- [PAGE]
BEGIN
ISRAEL IMPLEMENTS STIFF PENALTIES AGAINST JEWISH ACTIVISTS
Israeljustice.com
Date added:
11/9/2008
ISRAEL IMPLEMENTS STIFF PENALTIES AGAINST JEWISH ACTIVISTS
JERUSALEM -- In a move intended to quash anti-government dissent in West Bank Jewish communities, police have served another administrative expulsion order to a Jewish activist.
Police have served an administrative expulsion order to Yaron Kilav, a resident of what has been termed the "Peace House" in Hebron. This is the fifth administrative expulsion order to have been authorized by Israel's Defense Minister Ehud Barak in as many months. Four others have been served to residents of the Jewish communities of Adei Ad and Yitzhar in the northern West Bank.
The administrative orders, which are signed by Maj. -Gen. Gadi Shamni, head of the central command, order the immediate expulsion from the West Bank for a period of three to six months. The military cooperates with Israel's secret security services [ISS] or "Shin Bet," on the expulsion order but the person is never informed as to the reason for the order and has no right to appeal. The first expulsion orders were issued in August, ostensibly to prevent interference with the Palestinian olive harvest, but the harvest, replete with clashes between Jews and Palestinians, only began in October.
"If there is no choice, we will consider implementing emergency defensive measures...which allow the arrest of people that usually takes half a year and it's doubtful that it happens at all," Barak said. "These are administrative expulsion orders and other methods. These [laws] are remnants from the British mandate, but if there won't be any other choice, then this is what must be done to ensure state control over its citizens."
END
- [SET PROBLEM A]
State whether each statement below agrees with the article on administrative expulsion orders. Answer yes or no for each, quoting the words from the article that decide it.
(i) The order served to Yaron Kilav is the fifth such order authorized by Ehud Barak in as many months.
(ii) A person who receives one of these orders has the right to appeal it.
(iii) The Palestinian olive harvest began in August.
- [SET PROBLEM B]
Answer these questions using the article on administrative expulsion orders.
(i) What post does the officer who signs the orders hold?
(ii) For how long do the orders expel a person from the West Bank?
(iii) According to Barak, what are these laws remnants from?

- [ENTRIES PROVIDED]
BEGIN
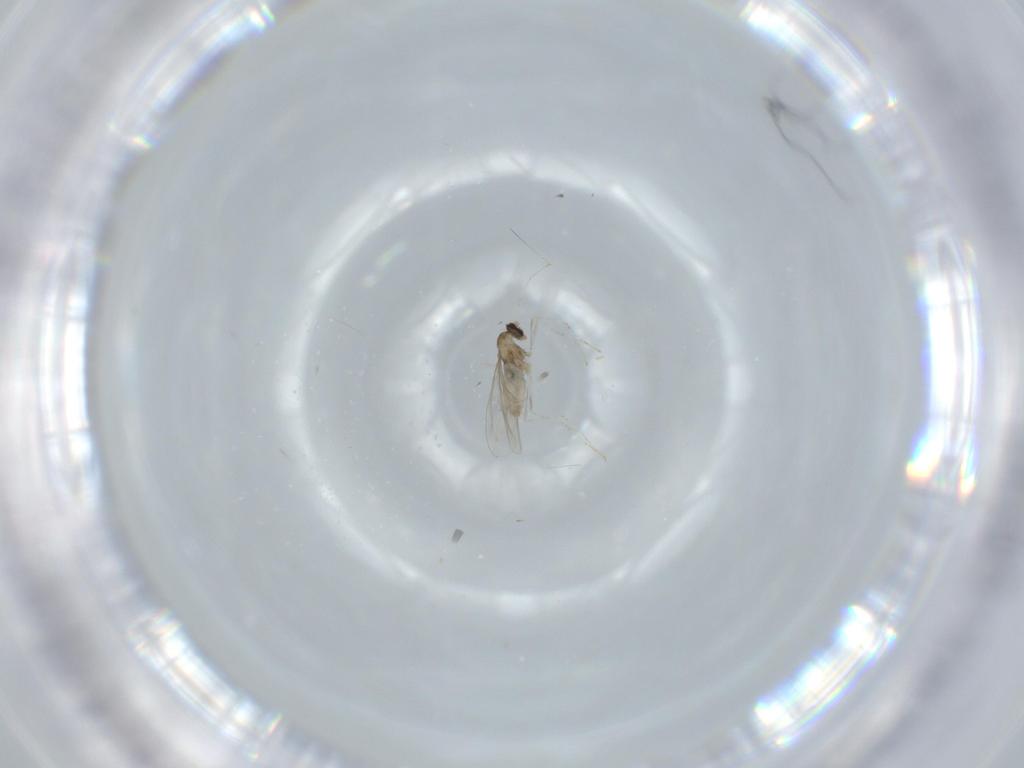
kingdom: Animalia
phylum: Arthropoda
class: Insecta
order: Diptera
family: Cecidomyiidae
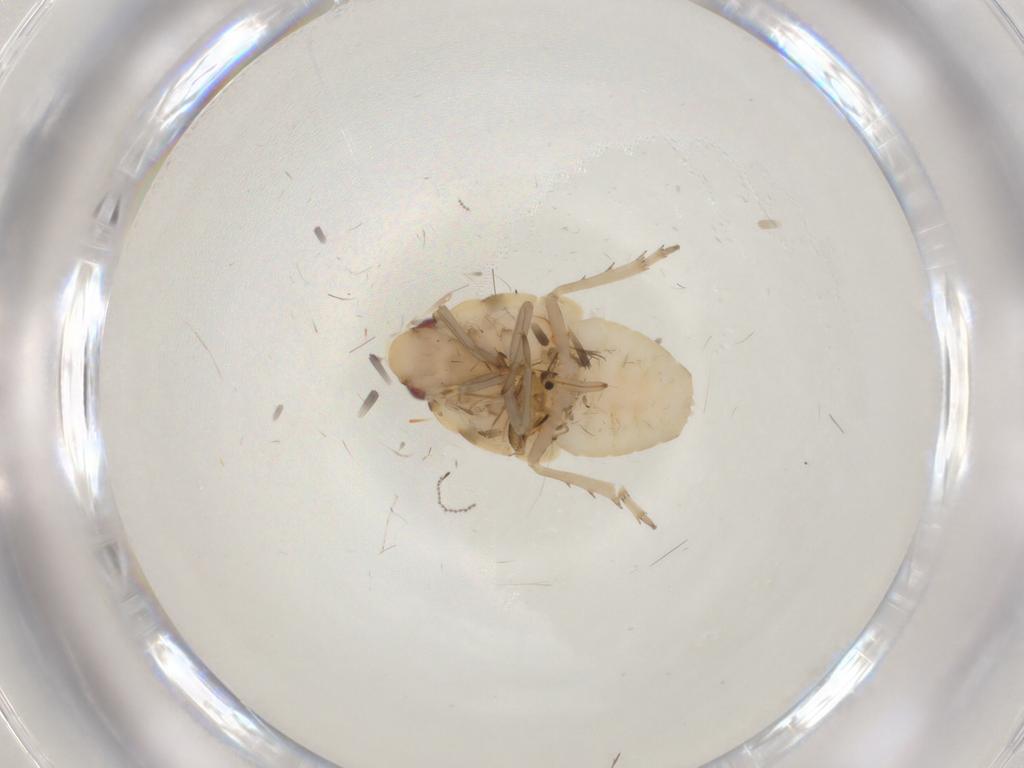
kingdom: Animalia
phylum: Arthropoda
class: Insecta
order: Hemiptera
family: Flatidae
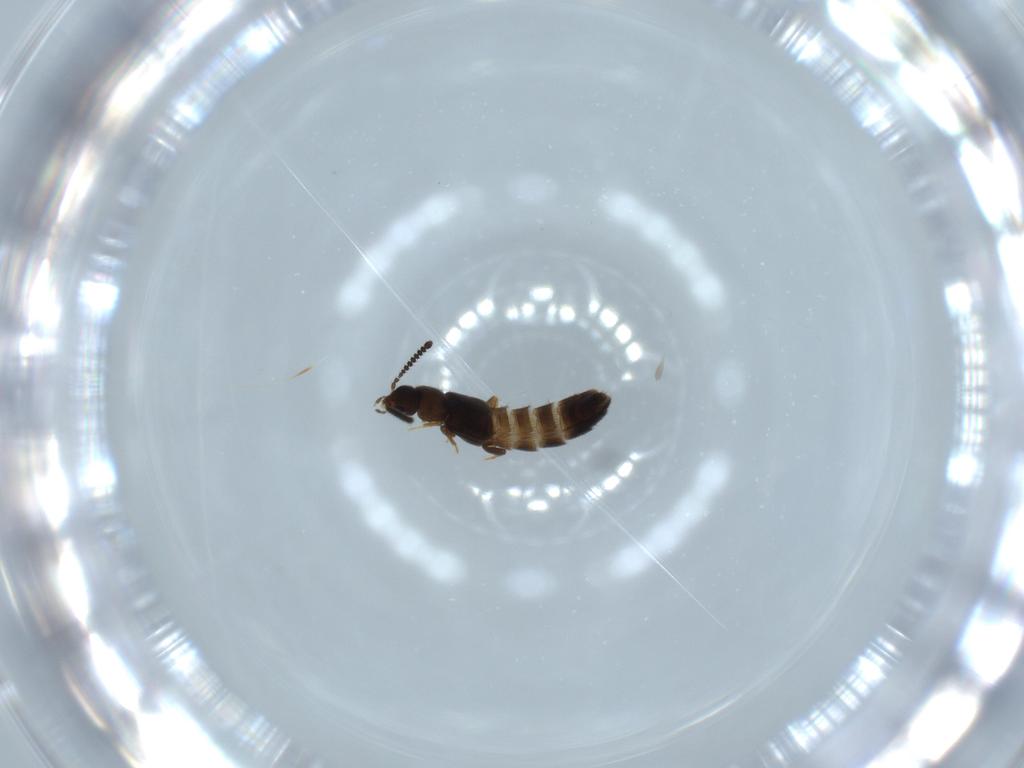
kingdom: Animalia
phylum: Arthropoda
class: Insecta
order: Coleoptera
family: Staphylinidae
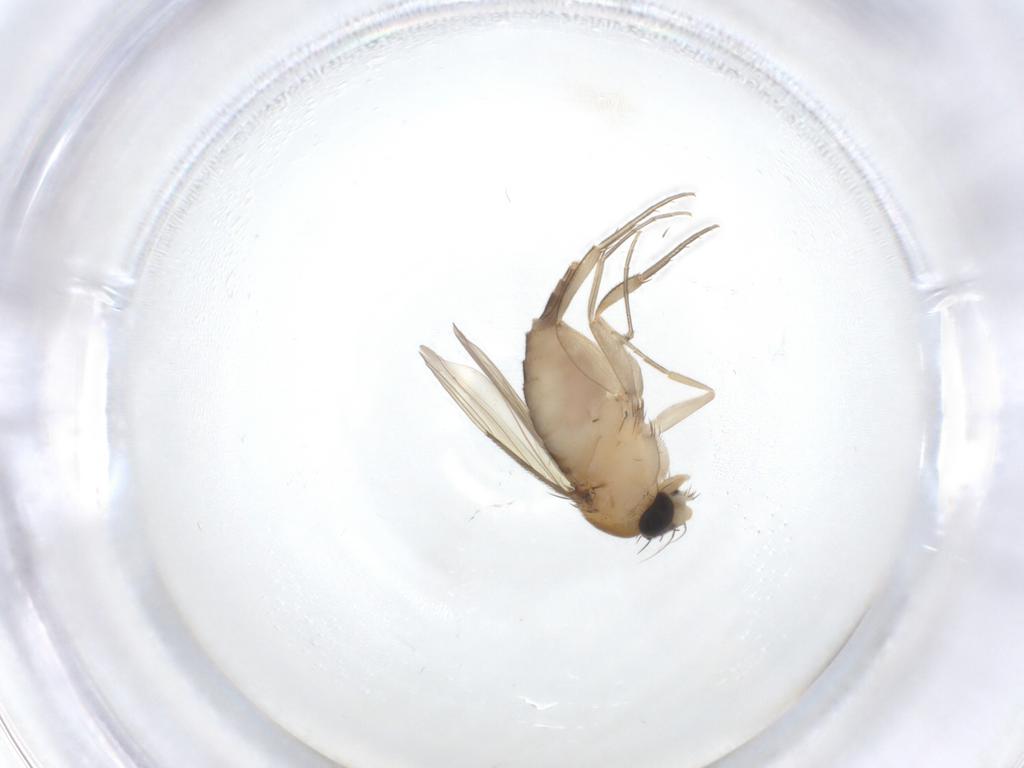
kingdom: Animalia
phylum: Arthropoda
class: Insecta
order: Diptera
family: Phoridae
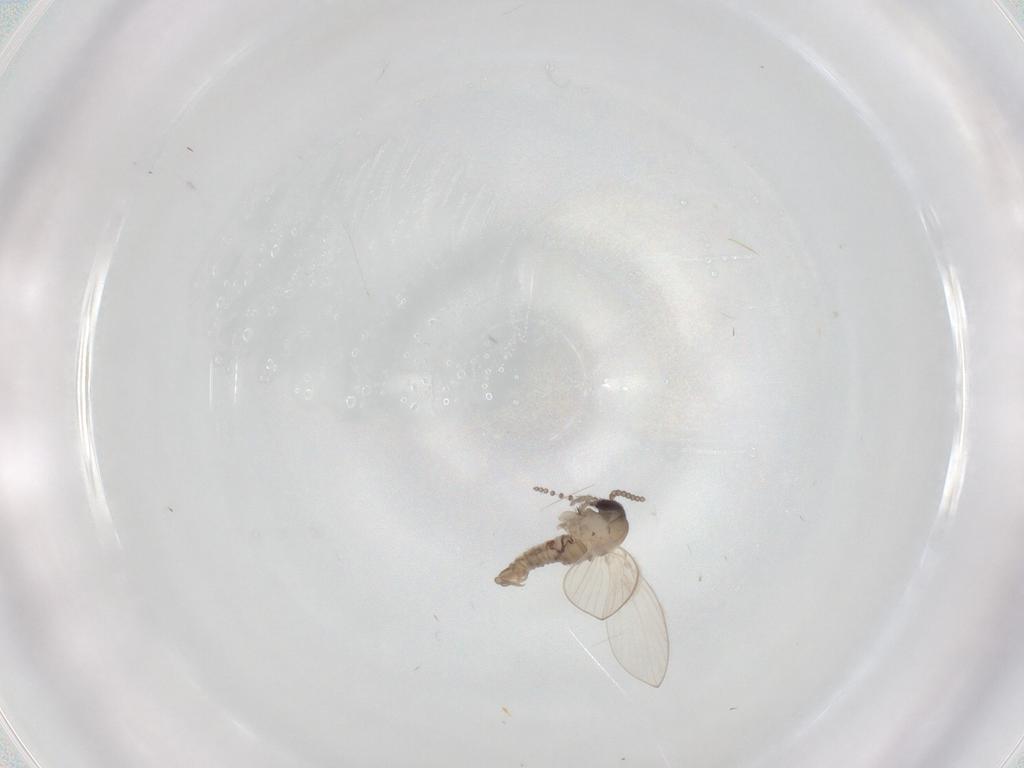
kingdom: Animalia
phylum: Arthropoda
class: Insecta
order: Diptera
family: Psychodidae
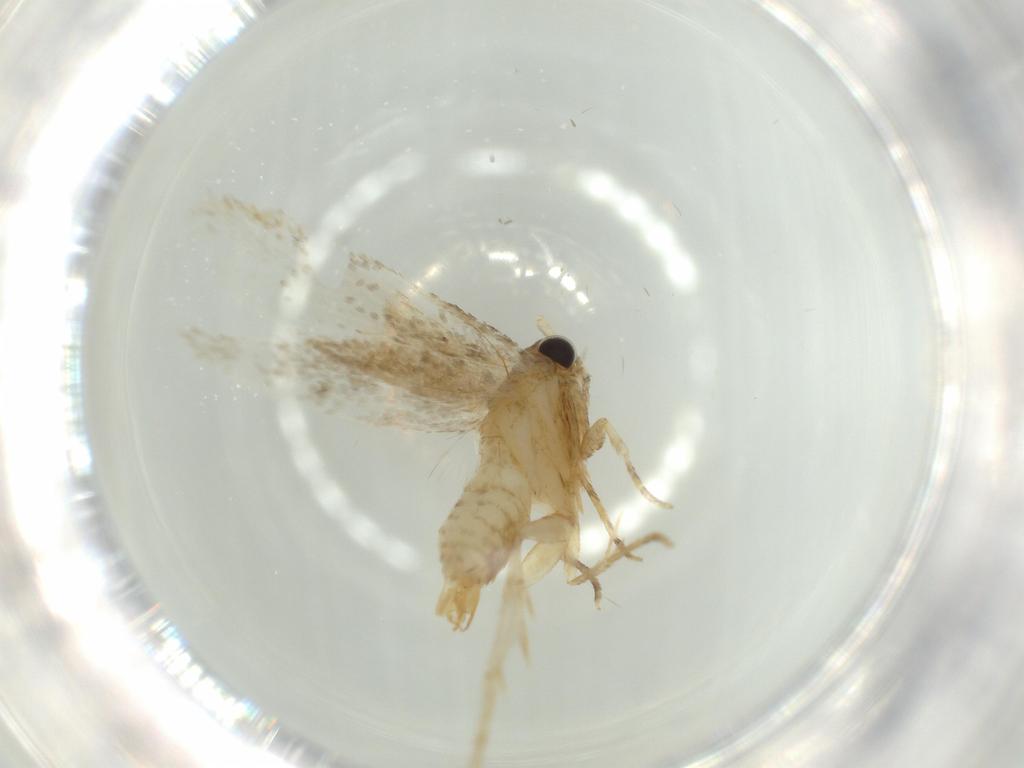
END
- [FULL RESPONSE A]
(i) Yes: "This is the fifth administrative expulsion order to have been authorized by Israel's Defense Minister Ehud Barak in as many months."
(ii) No: "the person is never informed as to the reason for the order and has no right to appeal."
(iii) No: "the harvest, replete with clashes between Jews and Palestinians, only began in October."

- [FULL RESPONSE B]
(i) Head of the central command
(ii) Three to six months
(iii) The British mandate